When Sikhism first developed, the subcontinent was religiously diverse, containing Hindu, Muslim and Buddhist populations. The first Sikh guru, Guru Nanak, preached that all virtuous religions were an equally valid vehicle to the truth of God.
“Sikhism was built upon the premise that it was open to everybody,” Singh said. “Whether you’re part of the religion or not, we have things that you can apply to yourself to your daily life.”
“The first line of our holy book is, ‘God is one,’” Kaur said. “Which is saying that whoever we worship is really the same energy, the same deity.
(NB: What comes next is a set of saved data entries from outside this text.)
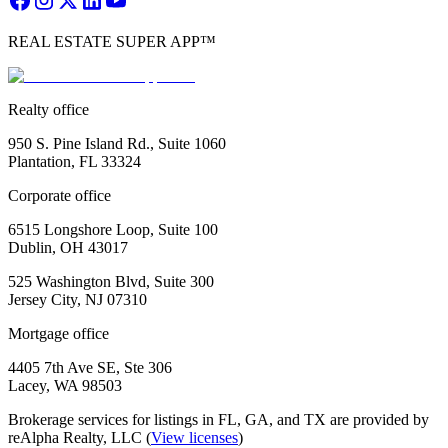
REAL ESTATE SUPER APP™
Realty office
950 S. Pine Island Rd., Suite 1060
Plantation, FL 33324
Corporate office
6515 Longshore Loop, Suite 100
Dublin, OH 43017
525 Washington Blvd, Suite 300
Jersey City, NJ 07310
Mortgage office
4405 7th Ave SE, Ste 306
Lacey, WA 98503
Brokerage services for listings in FL, GA, and TX are provided by
reAlpha Realty, LLC (
View licenses
)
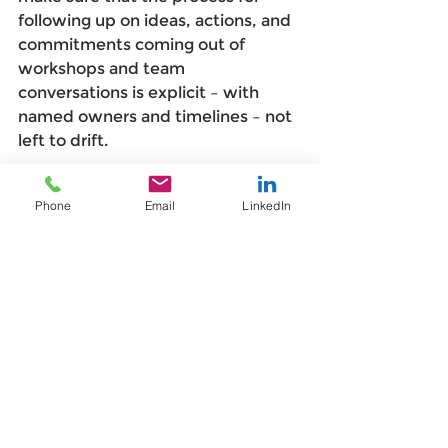
following up on ideas, actions, and 
commitments coming out of 
workshops and team 
conversations is explicit – with 
named owners and timelines – not 
left to drift. 
The biggest demotivator in change 
Phone
Email
LinkedIn
isn't being told no. It's being 
ignored. 
Think big, act small — and 
be kind to yourself
Large-scale change can paralyse 
people before it's even begun. The 
scale of what's being asked can 
feel so vast and so far off, that it's 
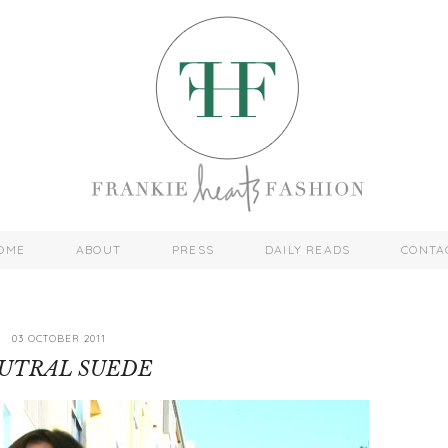
OME
ABOUT
PRESS
DAILY READS
CONTA
03 OCTOBER 2011
UTRAL SUEDE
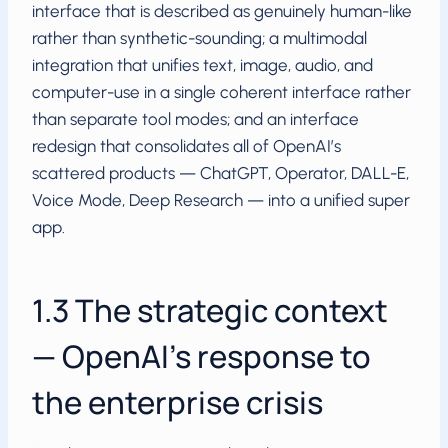
interface that is described as genuinely human-like
rather than synthetic-sounding; a multimodal
integration that unifies text, image, audio, and
computer-use in a single coherent interface rather
than separate tool modes; and an interface
redesign that consolidates all of OpenAI’s
scattered products — ChatGPT, Operator, DALL-E,
Voice Mode, Deep Research — into a unified super
app.
1.3 The strategic context
— OpenAI’s response to
the enterprise crisis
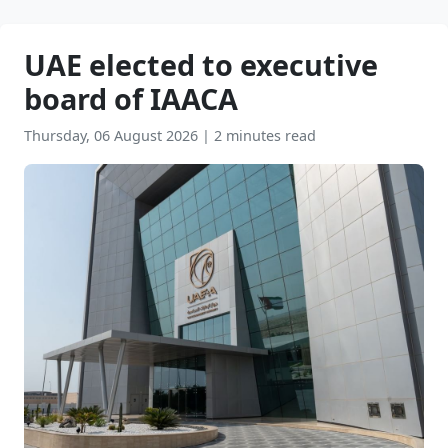
UAE elected to executive
board of IAACA
Thursday, 06 August 2026
|
2 minutes read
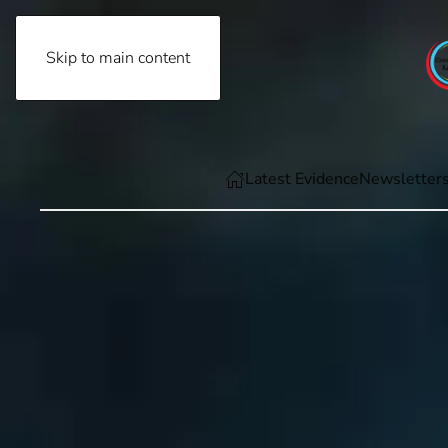
Skip to main content
Friday, August 7th, 2026
Latest Evidence
Newsletter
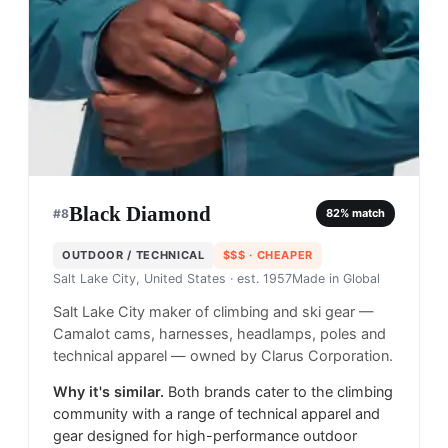
Black Diamond
#
8
82
% match
OUTDOOR / TECHNICAL
$$$
· CHEAPER
Salt Lake City, United States
· est. 1957
Made in
Global
Salt Lake City maker of climbing and ski gear —
Camalot cams, harnesses, headlamps, poles and
technical apparel — owned by Clarus Corporation.
Why it's similar.
Both brands cater to the climbing
community with a range of technical apparel and
gear designed for high-performance outdoor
We just need to find that unity.”
Freshman Vignesh Sadras is not a Sikh but attended the simran.
“I’m actually a member of the Hindu Student Council, but I came to visit for Open Hands Open Hearts week,” Sadras said.
Hopkins holds Open Hands Open Hearts week for the purpose of promoting awareness of religious diversity.
“I’ve gone to a gudwara before, which is like church for Sikhism, as part of my religious school. I really liked the practice there. The teachings are so synonymous across all religions,” Sadras said. “And for me I just feel it was an opportunity to learn more about their religion.”
“There is a lot of truths in a lot of religions,” Singh said. “If you adhere to those, you should be good.”